• [Directions]:
Somewhere below, one line contains "Contáctanos ahora" and a later line contains "desarrollo personal y". Output those two lines and everything between them exactly, and nothing else.

----- Entries supplied -----

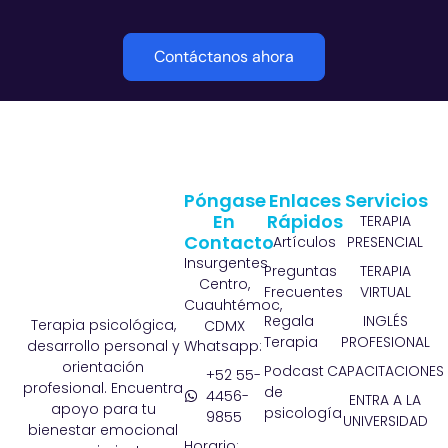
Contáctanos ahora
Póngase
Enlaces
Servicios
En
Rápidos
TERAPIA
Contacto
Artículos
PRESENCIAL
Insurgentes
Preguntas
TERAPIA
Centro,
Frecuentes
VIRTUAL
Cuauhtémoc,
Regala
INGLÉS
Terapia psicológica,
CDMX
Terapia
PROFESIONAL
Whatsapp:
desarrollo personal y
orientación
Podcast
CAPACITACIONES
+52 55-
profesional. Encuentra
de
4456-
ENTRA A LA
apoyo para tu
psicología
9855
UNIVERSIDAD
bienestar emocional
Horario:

-----
----- Entries supplied -----

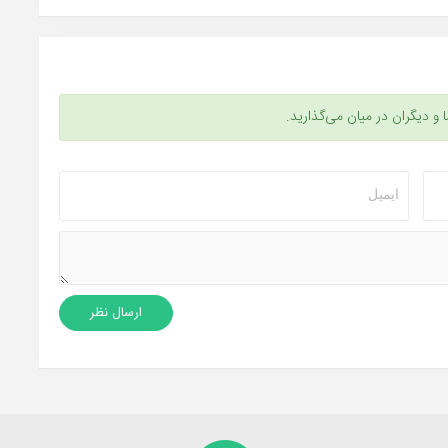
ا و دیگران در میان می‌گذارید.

-----

• [Result of this task]:
Contáctanos ahora
Póngase
Enlaces
Servicios
En
Rápidos
TERAPIA
Contacto
Artículos
PRESENCIAL
Insurgentes
Preguntas
TERAPIA
Centro,
Frecuentes
VIRTUAL
Cuauhtémoc,
Regala
INGLÉS
Terapia psicológica,
CDMX
Terapia
PROFESIONAL
Whatsapp:
desarrollo personal y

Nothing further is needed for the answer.